Is Logistic Regression A Regressor or A Classifier? Let’s End the Debate

From two different perspectives and with 3 rounds

Even though we can find many posts and articles talking about this question, I decided to add one more. Because it is an opportunity to discuss some underlying theories and frameworks.

Some people try to defend their viewpoints by giving a firm answer: logistic regression is a regressor, or logistic regression is a classifier. I will not defend a viewpoint, because the debate is kind of absurd to me.

For those defending that logistic regression is a classifier, please, you know that in the name “logistic regression”, there is “regression”, so for the ones who name this model this way, there is a reason why they consider it a regressor. Yes, I know, there can be misnomers, but still, you have to admit that there is a reason.
For those defending that logistic regression is only a regressor, you also know that it is applied to classification tasks. For this reason, other people want to call it a classifier.

So the answer is that both viewpoints are possible. Just like many things in life, we give different, sometimes contradictory statements for the seeming same subject, that is because we see it from different angles. So what is interesting is not the answer, but how we come to this answer.

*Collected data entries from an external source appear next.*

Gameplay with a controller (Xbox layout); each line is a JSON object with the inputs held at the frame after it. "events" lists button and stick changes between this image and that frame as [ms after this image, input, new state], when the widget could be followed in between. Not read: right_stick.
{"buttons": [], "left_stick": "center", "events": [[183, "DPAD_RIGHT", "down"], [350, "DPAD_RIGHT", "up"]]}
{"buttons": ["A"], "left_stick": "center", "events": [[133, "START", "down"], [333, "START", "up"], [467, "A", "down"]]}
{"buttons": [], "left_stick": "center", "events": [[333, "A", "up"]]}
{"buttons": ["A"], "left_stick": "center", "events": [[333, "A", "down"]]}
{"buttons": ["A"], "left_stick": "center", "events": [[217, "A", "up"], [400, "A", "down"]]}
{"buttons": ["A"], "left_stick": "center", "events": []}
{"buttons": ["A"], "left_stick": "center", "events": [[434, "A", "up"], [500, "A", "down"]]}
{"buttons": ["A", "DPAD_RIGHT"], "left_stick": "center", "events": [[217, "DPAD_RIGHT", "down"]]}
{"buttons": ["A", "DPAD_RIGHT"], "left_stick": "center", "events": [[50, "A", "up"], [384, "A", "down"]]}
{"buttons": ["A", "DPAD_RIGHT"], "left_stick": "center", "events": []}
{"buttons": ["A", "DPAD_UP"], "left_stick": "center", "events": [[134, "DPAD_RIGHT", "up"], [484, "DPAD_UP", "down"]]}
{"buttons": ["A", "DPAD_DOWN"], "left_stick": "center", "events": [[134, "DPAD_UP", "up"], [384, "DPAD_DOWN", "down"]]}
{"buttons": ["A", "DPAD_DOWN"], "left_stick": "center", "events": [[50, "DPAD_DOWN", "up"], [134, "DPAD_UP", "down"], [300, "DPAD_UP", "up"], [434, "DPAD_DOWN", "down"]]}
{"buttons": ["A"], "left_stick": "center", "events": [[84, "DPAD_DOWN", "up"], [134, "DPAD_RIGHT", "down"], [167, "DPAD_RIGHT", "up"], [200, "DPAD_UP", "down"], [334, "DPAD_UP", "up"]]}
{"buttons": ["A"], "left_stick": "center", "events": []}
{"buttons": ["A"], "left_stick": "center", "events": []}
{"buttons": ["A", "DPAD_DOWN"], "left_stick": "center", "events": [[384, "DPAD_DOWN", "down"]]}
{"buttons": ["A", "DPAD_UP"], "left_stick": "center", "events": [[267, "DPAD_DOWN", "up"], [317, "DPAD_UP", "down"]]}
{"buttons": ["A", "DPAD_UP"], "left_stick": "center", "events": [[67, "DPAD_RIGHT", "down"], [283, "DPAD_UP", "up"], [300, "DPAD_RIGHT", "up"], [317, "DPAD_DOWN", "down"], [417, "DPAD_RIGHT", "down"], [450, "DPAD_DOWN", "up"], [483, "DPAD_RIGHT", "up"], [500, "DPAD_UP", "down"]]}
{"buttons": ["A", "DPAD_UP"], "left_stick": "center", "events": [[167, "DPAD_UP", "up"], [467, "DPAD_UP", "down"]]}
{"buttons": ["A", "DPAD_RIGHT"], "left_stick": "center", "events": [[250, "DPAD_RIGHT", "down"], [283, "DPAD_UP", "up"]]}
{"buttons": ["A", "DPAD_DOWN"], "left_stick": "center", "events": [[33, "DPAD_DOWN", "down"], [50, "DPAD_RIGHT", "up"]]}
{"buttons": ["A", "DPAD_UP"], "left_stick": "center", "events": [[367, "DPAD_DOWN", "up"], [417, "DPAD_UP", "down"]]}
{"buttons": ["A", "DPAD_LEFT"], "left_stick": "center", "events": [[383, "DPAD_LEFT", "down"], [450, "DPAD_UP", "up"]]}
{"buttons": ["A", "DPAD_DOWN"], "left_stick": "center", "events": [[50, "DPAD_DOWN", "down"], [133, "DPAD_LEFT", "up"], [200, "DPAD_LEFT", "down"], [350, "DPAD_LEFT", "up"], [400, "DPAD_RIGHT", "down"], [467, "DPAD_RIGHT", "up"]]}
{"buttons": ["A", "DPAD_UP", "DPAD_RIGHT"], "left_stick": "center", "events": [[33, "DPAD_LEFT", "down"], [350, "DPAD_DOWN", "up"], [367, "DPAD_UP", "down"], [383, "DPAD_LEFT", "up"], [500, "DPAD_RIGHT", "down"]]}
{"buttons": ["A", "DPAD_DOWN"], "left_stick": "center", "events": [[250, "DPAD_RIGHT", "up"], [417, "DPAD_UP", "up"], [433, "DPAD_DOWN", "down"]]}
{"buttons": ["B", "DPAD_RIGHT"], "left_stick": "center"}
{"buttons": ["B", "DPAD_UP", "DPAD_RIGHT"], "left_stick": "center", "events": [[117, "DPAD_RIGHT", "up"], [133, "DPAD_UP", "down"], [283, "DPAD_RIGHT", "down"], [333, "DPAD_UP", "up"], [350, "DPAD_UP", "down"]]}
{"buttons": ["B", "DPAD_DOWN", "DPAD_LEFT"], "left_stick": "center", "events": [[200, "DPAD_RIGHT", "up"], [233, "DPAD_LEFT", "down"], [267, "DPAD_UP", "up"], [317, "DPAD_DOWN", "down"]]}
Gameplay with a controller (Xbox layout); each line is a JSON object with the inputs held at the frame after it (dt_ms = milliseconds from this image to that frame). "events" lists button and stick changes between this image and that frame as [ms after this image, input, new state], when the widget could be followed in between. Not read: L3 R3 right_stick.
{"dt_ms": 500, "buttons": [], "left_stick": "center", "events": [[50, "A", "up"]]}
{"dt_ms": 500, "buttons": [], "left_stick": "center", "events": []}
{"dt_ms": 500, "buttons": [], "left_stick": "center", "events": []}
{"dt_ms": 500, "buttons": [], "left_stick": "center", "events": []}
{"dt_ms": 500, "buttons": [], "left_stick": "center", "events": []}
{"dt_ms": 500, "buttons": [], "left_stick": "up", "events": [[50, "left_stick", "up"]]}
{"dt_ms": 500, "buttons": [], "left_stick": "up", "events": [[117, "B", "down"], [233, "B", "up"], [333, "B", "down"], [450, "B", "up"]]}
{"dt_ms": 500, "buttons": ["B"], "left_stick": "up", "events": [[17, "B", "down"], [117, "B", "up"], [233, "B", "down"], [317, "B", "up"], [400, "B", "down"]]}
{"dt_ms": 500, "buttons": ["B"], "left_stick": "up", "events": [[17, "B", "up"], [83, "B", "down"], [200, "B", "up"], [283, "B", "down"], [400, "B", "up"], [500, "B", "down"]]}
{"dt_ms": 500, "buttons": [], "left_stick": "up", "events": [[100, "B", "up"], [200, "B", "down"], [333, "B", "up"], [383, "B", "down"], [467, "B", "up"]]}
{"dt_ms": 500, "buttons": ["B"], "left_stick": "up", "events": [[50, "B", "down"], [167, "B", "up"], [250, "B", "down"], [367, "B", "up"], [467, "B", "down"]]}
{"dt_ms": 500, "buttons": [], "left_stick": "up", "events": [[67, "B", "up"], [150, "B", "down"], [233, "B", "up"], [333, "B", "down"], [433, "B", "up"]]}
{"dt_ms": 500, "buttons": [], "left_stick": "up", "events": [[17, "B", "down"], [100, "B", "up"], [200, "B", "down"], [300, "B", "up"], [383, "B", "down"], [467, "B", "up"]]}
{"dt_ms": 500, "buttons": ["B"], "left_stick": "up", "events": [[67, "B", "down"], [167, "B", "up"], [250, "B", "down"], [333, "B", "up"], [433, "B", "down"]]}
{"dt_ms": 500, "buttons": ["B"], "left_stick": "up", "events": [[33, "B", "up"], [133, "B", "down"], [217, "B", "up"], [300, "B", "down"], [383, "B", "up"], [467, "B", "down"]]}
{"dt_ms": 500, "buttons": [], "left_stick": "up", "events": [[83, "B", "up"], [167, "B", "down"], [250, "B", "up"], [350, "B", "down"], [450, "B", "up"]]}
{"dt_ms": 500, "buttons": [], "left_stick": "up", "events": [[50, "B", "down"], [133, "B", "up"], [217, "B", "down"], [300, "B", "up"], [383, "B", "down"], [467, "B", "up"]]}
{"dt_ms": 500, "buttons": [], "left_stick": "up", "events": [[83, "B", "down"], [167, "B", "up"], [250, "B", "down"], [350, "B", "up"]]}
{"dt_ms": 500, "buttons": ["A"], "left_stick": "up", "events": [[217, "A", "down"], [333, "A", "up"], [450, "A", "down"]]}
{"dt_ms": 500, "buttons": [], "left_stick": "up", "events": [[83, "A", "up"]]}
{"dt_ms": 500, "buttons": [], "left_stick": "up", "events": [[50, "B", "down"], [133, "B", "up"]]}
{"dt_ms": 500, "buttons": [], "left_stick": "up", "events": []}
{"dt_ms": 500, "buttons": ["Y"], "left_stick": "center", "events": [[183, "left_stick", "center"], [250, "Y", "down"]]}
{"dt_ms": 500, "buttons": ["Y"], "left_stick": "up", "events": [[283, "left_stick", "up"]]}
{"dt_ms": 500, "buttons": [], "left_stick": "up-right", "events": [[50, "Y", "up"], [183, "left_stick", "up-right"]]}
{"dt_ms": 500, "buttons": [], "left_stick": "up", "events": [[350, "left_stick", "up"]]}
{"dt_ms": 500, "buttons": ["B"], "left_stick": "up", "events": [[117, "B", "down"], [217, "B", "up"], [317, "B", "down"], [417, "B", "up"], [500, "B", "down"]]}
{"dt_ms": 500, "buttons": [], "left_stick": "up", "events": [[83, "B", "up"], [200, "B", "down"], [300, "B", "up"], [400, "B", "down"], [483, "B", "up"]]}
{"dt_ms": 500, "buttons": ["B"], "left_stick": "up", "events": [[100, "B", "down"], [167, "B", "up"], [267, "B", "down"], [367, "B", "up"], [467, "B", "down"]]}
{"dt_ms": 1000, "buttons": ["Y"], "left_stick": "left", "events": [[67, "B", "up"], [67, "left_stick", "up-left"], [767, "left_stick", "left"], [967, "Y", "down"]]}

This question is also analogous to the age-old debate over whether a tomato is a fruit or a vegetable. They both have two valid answers, as they originate from different perspectives and fields of study, which are botany and nutrition. Acknowledging both answers will help you to better understand the structure of plants and improve the nutritional analysis of your meals. Same for logistic regression, in this article, we will try to understand why the two possible answers exist, and the reasons behind them will help you better understand the underlying structure of this model.

0. The two perspectives

In short, there are two perspectives:

Statisticians’ perspective: the name “logistic regression” itself was given by statisticians, so by definition, for them, logistic regression is a regressor because the output of the model is a probability (between 0 and 1) and it is continuous.
Machine learning practitioners’ perspective: there are two types of supervised machine learning, regression or classification, so for them, logistic regression is a classifier because well it is used for a classification task.

The truth is that during our learning process, we read various sources of information, some follow the statistical perspective, and others the machine learning perspective. And sometimes, the frontier of these two points of view is blurred.

Now, some will say, in general, machine learning can be considered a branch of statistics, at least, they are not totally different, and I should not oppose them. Yes, I agree, however, I will explain the two perspectives by clearly distinguishing them, and you will see the differences. Then we can better understand the subject that is studied. I am planning to write an article to discuss the two perspectives. In particular, logistic regression serves as a prime example in this article.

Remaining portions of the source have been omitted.